Australian military cyber warriors authorised to target offshore criminals – ZDNet

The federal government has announced its intention to launch an offensive cyber capability to fight cyber criminals and thwart attacks against Australia.

Anticipating cybercrime to cost the Australian economy at least AU$1 billion per year, Prime Minister Malcolm Turnbull has directed the Australian Signals Directorate (ASD) to use its offensive cyber capabilities to "disrupt, degrade, deny, and deter" organised offshore cyber criminals.

By using the intelligence agency's cyber capability, which Turnbull said is currently used to help target, disrupt, and defeat terrorist organisations such as Daesh, Australia is expected to have a stronger arsenal to prevent and shut-down safe-havens for offshore cyber criminals.

"The recent WannaCry and Petya ransomware attacks have affected governments, businesses, and individuals around the world," Turnbull said on Friday.

"Cyber criminals continue to adapt and evolve their methods and tactics, increasingly employing new methods to gain access to a victim and extort funds. As their level of sophistication has improved, cyber criminals are increasingly targeting businesses directly.

"Our response to criminal cyber threats should not just be defensive. We must take the fight to the criminals."

It is expected the ASD will be tasked with defending Australian military targets from cyber attacks and preparing to launch its own assaults on foreign forces, and that it will comprise of specialists staff with a mixture of defence personnel and public service employees, the ABC reported.

"We are using the offensive cyber capabilities against terrorists, and what we are announcing today is that this now will also be used against cyber criminal networks operating offshore," Australian Minister Assisting the Prime Minister for Cyber Security Dan Tehan said on Friday.

"We have to make sure that we are keeping the mums and dads, the small businesses, large businesses, government departments and agencies secure, and that is why we've made this direction to the ASD."

Addressing the National Press Club in November, Tehan warned of the devastation a "cyberstorm" could have.

"All of us must be on notice -- it is not a case of if but when government, businesses, or individuals will be hit," he said.

"When it comes to cybersecurity, being prepared isn't just having a wall that will block and protect from attacks. Instead, being prepared means minimising risk and having the ability to recover, to remediate, and to respond.

"No police force can guarantee that they will eradicate crime completely. But we can make it a lot harder if the windows aren't open, the doors are locked, and there is a strong cop on the beat."
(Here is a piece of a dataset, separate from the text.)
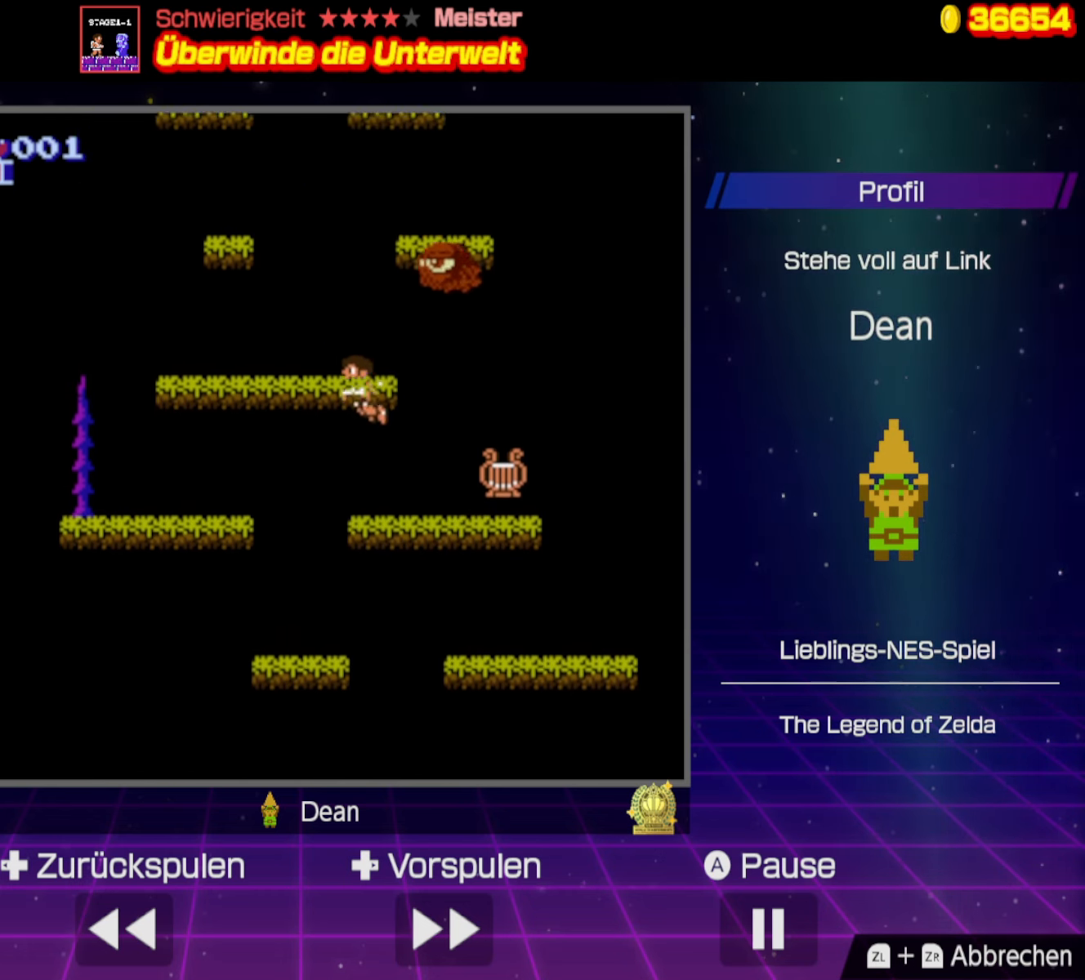
{"buttons": ["A", "DPAD_RIGHT"], "events": [[100, "DPAD_RIGHT", "down"], [134, "A", "up"], [367, "DPAD_RIGHT", "up"], [484, "DPAD_RIGHT", "down"], [500, "A", "down"]]}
Turnbull launched the country's AU$240 million cybersecurity strategy in April last year, which is aimed at defending the nation's cyber networks from organised criminals and state-sponsored attackers, and sits alongside the AU$400 million provided in the Defence White Paper for cyber activities.

Since its inception at the end of 2014, there have been over 114,000 reports of cybercrime registered with the Australian Cybercrime Online Reporting Network (ACORN), and, according to Turnbull, 23,700 incidents have been reported over the last six months.

"The government will target criminals wherever they seek to hurt Australian citizens but every Australian has a role to play in ensuring our cybersecurity," the prime minister added. "We must work together to share threat information and learn from each other about the online threats that seek to do us harm."

Also announced on Friday was the transition of the Australian Internet Security Initiative (AISI) from the Australian Communications and Media Authority (ACMA) to the Computer Emergency Response Team (CERT) Australia, which sits within the Attorney-General's Department.

The move comes in response to a recommendation made last month by the Department of Communications after it probed the functions under the ACMA.

The transition will take effect on Saturday, with the ACMA noting it has been working closely with the CERT for a number of months on transferring select cybersecurity functions over.